The trigger for Sherman’s no-stones-unturned explanation of the greenhouse-gas conundrum is the U.S. Environmental Protection Agency’s Mid-Term Evaluation of technical feasibility to achieve the 2022-25 federal emissions (or fuel-economy, take your pick) standards adopted by the Obama administration in 2012. The final findings of the MTE still are almost two years away, but speculating on the outcome has been open sport for months—particularly in light of two fiercely contradictory market trends: a prolonged period of low-priced gasoline and diesel fuel and the concurrent consumer shift to larger vehicles that cheap fuel has wrought.

It’s the most unfortunate of situations, but one we’ve seen before: Regulators want one thing, market forces seem to insist otherwise. The EPA even seemed to telegraph a potential for relaxation of the ultimate 54.5-mpg fleet goal when its assessment report in July indicated the current direction of consumer demand might warrant a reduction. CAFE opponents regarded the report as a mini-victory and a potential herald of further retreat when the final MTE is issued, but industry leaders we’ve queried are insistent nothing of the sort should be expected. Meanwhile, there’s a presidential election well ahead of the final ruling, so these early “optics” may meaningfully shape the next administration’s position on this economic- and environment-impacting situation.

For the auto industry itself, the lines are drawing for the 2018 MTE due date amidst the expected higher costs of the advanced technology needed to meet the next required step-up in vehicle fuel efficiency—the average price of a new vehicle so far this year is about $34,000, according to Kelly Blue Book. And a few wild cards have yet to be fully played, including the regulation’s “footprint” formula that could begin to bear more significance in future-vehicle development.

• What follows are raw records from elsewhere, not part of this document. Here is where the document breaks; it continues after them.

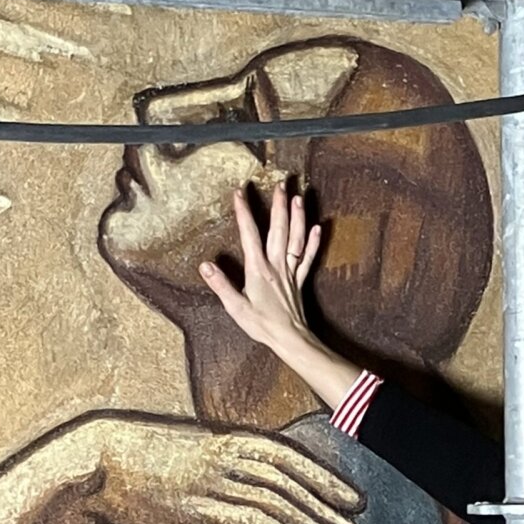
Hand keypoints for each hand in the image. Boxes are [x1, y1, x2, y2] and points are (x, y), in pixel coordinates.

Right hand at [91, 415, 362, 523]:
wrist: (94, 464)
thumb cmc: (144, 462)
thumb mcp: (195, 456)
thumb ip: (230, 475)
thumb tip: (258, 507)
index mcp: (228, 441)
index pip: (291, 459)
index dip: (327, 479)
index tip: (355, 498)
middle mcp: (225, 460)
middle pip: (290, 483)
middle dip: (328, 505)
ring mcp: (209, 485)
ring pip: (274, 503)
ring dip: (310, 523)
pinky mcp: (192, 511)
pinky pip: (243, 522)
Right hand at [198, 182, 320, 351]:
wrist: (290, 339)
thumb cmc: (262, 325)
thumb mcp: (236, 308)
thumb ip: (220, 285)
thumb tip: (205, 265)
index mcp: (258, 270)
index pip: (250, 235)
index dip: (244, 213)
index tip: (240, 192)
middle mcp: (276, 266)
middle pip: (279, 230)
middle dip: (279, 206)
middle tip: (281, 184)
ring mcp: (290, 272)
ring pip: (297, 239)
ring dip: (298, 217)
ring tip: (299, 197)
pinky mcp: (300, 281)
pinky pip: (309, 258)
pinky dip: (314, 242)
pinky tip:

The government’s not waiting around for everybody to do the right thing. Starting in August, the National Highway Traffic Safety Admin. nearly tripled the fine for CAFE non-compliance from $5.50 for each tenth of a mile per gallon for every vehicle missing the calculated fleet requirement to to $14 for every tenth-of-an-mpg miss. In 2011, Jaguar Land Rover paid NHTSA a $14 million-plus CAFE fine, Mercedes-Benz more than $16 million.

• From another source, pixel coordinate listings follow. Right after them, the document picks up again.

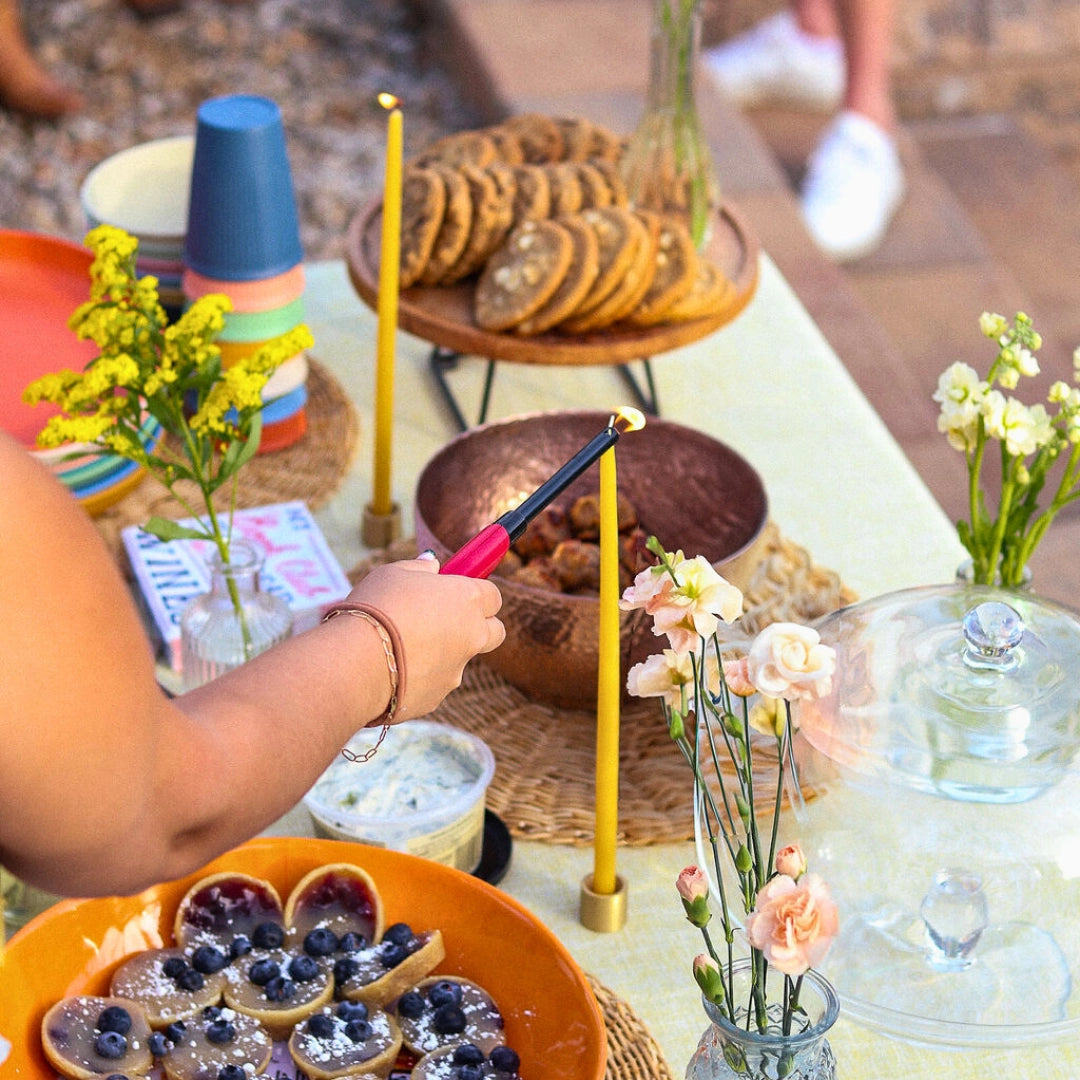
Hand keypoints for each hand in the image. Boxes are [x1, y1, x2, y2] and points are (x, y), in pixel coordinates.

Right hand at [346, 557, 504, 718]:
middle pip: (495, 631)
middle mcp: (472, 636)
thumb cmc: (376, 608)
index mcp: (468, 599)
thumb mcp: (394, 573)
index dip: (476, 591)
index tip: (457, 589)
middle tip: (446, 619)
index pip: (493, 595)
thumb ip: (420, 568)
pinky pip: (434, 682)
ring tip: (400, 645)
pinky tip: (390, 667)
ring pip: (460, 659)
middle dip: (478, 625)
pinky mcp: (438, 697)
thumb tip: (432, 565)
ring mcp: (457, 670)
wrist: (355, 662)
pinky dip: (419, 675)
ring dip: (442, 652)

With engineers anxious for direction and consumers doubling down on size and comfort, the most agitating takeaway from the GHG struggle might be this: At the moment, not a single conventionally-powered vehicle can meet the 2025 emissions standard. And what should we speculate about where this thing’s going when in July, Ford F-Series outsold the company’s fuel-sipping C-Max by a ratio of 35:1?